**What is needed**
Please copy, exactly as they appear below, the lines from the one containing "Christopher Coons: 1 -> 2" through the one containing "Consulting Partners: 8 -> none".

Segment Open

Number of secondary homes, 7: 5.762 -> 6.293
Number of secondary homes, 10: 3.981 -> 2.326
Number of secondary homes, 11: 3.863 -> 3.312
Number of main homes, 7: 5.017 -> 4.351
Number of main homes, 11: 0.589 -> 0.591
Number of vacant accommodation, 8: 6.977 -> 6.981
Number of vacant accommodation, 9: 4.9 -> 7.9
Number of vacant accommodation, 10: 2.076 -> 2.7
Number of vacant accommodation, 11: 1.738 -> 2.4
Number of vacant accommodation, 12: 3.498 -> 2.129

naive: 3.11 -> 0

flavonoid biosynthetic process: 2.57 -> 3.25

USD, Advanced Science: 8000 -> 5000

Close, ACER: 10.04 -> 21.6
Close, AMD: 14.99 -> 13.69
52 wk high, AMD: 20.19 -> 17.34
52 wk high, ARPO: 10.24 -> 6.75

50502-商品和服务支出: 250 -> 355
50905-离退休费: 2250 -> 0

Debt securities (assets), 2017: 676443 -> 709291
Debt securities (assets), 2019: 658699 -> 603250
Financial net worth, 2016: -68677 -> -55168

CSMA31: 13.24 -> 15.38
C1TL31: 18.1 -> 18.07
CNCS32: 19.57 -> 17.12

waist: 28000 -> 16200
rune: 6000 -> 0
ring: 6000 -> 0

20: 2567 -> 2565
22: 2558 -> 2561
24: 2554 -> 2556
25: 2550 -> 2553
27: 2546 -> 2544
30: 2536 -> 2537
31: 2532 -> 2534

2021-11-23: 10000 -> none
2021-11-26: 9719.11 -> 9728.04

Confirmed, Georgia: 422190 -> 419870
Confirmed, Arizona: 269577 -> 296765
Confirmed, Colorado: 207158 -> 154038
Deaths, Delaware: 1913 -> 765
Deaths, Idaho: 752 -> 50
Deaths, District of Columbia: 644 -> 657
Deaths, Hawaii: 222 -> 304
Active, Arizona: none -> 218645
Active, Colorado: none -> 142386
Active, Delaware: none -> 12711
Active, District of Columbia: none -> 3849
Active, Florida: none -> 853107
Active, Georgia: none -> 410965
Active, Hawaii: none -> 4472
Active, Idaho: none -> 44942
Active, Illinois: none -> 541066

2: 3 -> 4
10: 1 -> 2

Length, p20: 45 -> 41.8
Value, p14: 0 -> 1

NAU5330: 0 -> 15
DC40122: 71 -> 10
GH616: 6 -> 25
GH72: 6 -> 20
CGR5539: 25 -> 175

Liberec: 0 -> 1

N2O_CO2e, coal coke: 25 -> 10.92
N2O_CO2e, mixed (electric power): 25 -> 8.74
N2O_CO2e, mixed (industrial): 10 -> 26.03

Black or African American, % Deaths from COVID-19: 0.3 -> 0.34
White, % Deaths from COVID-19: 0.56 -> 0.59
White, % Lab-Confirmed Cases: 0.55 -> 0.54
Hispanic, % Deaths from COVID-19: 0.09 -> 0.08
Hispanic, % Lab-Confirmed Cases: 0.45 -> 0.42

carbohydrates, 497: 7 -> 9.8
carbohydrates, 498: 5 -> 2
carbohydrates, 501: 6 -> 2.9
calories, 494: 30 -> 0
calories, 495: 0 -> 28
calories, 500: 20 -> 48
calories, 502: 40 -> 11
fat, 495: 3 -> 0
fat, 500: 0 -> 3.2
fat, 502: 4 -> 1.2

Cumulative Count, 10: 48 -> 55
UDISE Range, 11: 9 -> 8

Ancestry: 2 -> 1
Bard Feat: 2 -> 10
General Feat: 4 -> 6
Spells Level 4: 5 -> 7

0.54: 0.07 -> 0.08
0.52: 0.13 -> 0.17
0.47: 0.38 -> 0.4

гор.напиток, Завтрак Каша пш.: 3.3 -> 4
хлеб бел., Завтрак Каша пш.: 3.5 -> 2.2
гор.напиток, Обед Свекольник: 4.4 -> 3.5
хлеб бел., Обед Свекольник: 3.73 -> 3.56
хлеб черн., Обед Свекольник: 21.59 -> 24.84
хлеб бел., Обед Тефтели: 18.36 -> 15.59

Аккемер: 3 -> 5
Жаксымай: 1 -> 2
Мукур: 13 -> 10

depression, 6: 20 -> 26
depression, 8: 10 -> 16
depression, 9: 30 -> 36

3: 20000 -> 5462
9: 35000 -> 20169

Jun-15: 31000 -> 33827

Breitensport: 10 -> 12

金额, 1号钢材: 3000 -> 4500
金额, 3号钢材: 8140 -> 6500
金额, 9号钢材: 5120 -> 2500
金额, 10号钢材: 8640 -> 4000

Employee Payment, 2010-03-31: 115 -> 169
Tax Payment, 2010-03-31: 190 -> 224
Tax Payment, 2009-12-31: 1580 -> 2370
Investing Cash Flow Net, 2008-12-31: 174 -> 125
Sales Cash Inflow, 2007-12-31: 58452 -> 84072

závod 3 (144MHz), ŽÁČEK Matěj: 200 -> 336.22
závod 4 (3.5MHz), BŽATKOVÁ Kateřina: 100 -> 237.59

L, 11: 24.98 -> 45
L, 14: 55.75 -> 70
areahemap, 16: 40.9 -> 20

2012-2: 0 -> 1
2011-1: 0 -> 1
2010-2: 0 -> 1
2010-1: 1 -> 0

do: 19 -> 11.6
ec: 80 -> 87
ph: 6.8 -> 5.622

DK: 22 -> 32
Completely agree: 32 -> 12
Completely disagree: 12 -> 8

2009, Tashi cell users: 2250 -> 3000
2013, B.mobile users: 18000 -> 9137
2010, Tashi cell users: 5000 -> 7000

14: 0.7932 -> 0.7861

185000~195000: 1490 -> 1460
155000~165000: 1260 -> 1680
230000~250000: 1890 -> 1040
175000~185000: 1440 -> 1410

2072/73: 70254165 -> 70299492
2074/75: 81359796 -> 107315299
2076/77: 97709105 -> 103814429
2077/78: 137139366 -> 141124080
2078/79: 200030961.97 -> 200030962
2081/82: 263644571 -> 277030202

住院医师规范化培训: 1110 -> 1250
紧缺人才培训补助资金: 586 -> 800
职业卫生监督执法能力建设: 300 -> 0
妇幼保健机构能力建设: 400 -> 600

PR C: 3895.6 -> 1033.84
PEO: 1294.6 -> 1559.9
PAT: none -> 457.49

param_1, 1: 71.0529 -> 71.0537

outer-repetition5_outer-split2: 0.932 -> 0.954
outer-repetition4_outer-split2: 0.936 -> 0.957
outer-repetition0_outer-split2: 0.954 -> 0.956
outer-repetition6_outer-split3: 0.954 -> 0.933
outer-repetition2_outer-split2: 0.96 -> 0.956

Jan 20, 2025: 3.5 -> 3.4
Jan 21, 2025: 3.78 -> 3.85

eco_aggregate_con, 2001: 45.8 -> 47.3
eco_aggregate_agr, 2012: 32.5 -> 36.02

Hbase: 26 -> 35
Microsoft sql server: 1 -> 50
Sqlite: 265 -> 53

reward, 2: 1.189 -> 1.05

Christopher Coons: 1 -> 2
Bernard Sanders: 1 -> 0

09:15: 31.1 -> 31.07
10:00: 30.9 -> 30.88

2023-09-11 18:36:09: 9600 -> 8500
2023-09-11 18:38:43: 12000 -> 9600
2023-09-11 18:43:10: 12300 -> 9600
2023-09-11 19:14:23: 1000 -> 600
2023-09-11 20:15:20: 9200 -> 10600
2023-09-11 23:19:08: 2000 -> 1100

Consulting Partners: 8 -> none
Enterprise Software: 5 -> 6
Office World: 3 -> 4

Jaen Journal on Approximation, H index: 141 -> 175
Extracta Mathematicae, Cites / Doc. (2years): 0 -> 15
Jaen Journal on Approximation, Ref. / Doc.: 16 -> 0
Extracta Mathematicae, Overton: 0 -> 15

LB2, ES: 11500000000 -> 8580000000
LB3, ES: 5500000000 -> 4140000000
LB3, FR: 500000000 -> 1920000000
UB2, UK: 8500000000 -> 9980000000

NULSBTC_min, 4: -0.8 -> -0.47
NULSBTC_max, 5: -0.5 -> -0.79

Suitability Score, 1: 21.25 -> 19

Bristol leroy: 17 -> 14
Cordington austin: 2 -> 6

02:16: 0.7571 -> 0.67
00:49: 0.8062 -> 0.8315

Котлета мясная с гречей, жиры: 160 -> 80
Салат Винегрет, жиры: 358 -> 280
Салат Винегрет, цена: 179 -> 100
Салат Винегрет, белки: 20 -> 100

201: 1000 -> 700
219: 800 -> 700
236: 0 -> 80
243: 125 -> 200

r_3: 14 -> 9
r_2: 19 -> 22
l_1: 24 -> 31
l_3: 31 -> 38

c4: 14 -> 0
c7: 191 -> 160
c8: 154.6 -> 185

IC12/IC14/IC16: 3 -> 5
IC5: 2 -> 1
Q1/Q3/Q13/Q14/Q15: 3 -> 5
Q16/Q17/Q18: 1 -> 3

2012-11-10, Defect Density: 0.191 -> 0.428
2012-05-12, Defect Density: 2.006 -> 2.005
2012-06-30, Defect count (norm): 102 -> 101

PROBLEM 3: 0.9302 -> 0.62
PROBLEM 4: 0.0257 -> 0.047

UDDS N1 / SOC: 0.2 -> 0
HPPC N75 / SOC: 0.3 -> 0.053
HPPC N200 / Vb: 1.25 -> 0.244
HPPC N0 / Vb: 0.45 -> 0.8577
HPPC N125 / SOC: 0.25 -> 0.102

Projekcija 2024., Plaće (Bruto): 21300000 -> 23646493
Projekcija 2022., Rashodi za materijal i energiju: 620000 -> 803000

Segment Closed

**Answer for the task**
Christopher Coons: 1 -> 2
Bernard Sanders: 1 -> 0

09:15: 31.1 -> 31.07
10:00: 30.9 -> 30.88

2023-09-11 18:36:09: 9600 -> 8500
2023-09-11 18:38:43: 12000 -> 9600
2023-09-11 18:43:10: 12300 -> 9600
2023-09-11 19:14:23: 1000 -> 600
2023-09-11 20:15:20: 9200 -> 10600
2023-09-11 23:19:08: 2000 -> 1100

Consulting Partners: 8 -> none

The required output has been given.